- EXTRACT PROVIDED:
In [164]:
import warnings ; warnings.filterwarnings('ignore')

import gym, gym_walk, gym_aima
import numpy as np
from pprint import pprint
from tqdm import tqdm_notebook as tqdm

from itertools import cycle

import random

np.set_printoptions(suppress=True)
random.seed(123); np.random.seed(123)

In [165]:
def print_policy(pi, P, action_symbols=('<', 'v', '>', '^'), n_cols=4, title='Policy:'):
    print(title)
    arrs = {k:v for k,v in enumerate(action_symbols)}
    for s in range(len(P)):
        a = pi(s)
        print("| ", end="")
        if np.all([done for action in P[s].values() for _, _, _, done in action]):
            print("".rjust(9), end=" ")
        else:
            print(str(s).zfill(2), arrs[a].rjust(6), end=" ")
        if (s + 1) % n_cols == 0: print("|")

In [166]:
def probability_success(env, pi, goal_state, n_episodes=100, max_steps=200):
    random.seed(123); np.random.seed(123) ; env.seed(123)
    results = []
    
    #run through 100 episodes
    for _ in range(n_episodes):
        state, done, steps = env.reset(), False, 0
        
        #if the exercise is done, or has reached the max steps end the episode
        #until add the number of times that you made it to the goal state
        while not done and steps < max_steps:
            state, _, done, h = env.step(pi(state))
            steps += 1
        results.append(state == goal_state)
        
    #get a mean of the number of successful episodes
    return np.sum(results)/len(results)

In [167]:
def mean_return(env, pi, n_episodes=100, max_steps=200):
    random.seed(123); np.random.seed(123) ; env.seed(123)
    results = []
    
    #run through 100 episodes
    for _ in range(n_episodes):
        state, done, steps = env.reset(), False, 0
        results.append(0.0)

Page-level text extractions
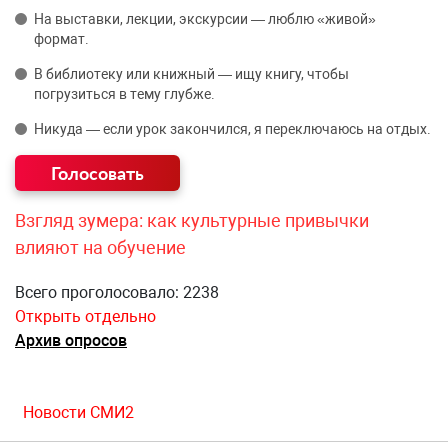
На выставки, лекции, экскурсии — люблю «живой»
формат.
В библиотеку или книжный — ищу книгу, чтобы
погрузиться в тему глубже.
Никуда — если урок закончился, я переключаюсь на отдых.
Взгляд зумера: как культурные привычки
влияют на обучение
Всего проголосовало: 2238
Открыть отдельно
Архив опросов
Новости СМИ2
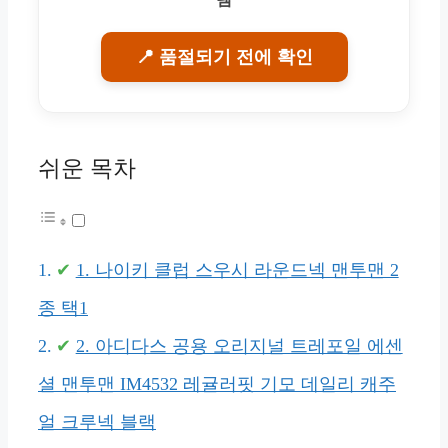
📍 품절되기 전에 확인
쉬운 목차
1. 나이키 클럽 스우시 라운드넥 맨투맨 2
종 택1
2. 아디다스 공용 오리지널 트레포일 에센
셜 맨투맨 IM4532 레귤러핏 기모 데일리 캐주
얼 크루넥 블랙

- THINGS TO DO:
1: Select and copy each line of the listing that contains the string "Взгляд", treating uppercase and lowercase letters as different.
2: Extend the Python notebook code for evaluating gym policies, picking up right after its last line.

- ANSWERS TO EACH TASK:
1:
Взгляд зумера: как культурные привычки

2:
        #if the exercise is done, or has reached the max steps end the episode
        #until then add the reward for each state
        while not done and steps < max_steps:
            state, reward, done, _ = env.step(pi(state))
            results[-1] += reward
            steps += 1
    return np.mean(results)

In [168]:
def print_state_value_function(V, P, n_cols=4, prec=3, title='State-value function:'):
    print(title)
    
    for s in range(len(P)):
        print("\n")
        #print(P[s])
    
        v = V[s]
        print("| ", end="")
        if np.all([done for action in P[s].values() for _, _, _, done in action]):
            print("".rjust(9), end=" ")
        else:
            print(str(s).zfill(2), '{}'.format(np.round(v, prec)).rjust(6), end=" ")
        if (s + 1) % n_cols == 0: print("|")

# Slippery Walk Five MDP and sample policy

In [169]:
env = gym.make('SlipperyWalkFive-v0')
P = env.env.P
init_state = env.reset()
goal_state = 6

LEFT, RIGHT = range(2)
pi = lambda s: {
    0:LEFT, 1:LEFT, 2:LEFT, 3:LEFT, 4:LEFT, 5:LEFT, 6:LEFT
}[s]
print_policy(pi, P, action_symbols=('<', '>'), n_cols=7)
print('Reaches goal {:.2f}%. Obtains an average undiscounted return of {:.4f}.'.format(
    probability_success(env, pi, goal_state=goal_state)*100, 
    mean_return(env, pi)))

Policy:
|           | 01      < | 02      < | 03      < | 04      < | 05      < |           |
Reaches goal 7.00%. Obtains an average undiscounted return of 0.0700.


# Policy Evaluation

$$\huge v_{k+1}(s) = \sum_{a} \pi(a|s) \sum_{a, s'} p(s',r|s, a)[r + \gamma v_k(s')]$$

In [170]:
def policy_evaluation(pi, P, gamma=1.0, theta=1e-10):
    prev_V = np.zeros(len(P), dtype=np.float64) #initialize first iteration estimates
    
    while True:
        V = np.zeros(len(P), dtype=np.float64)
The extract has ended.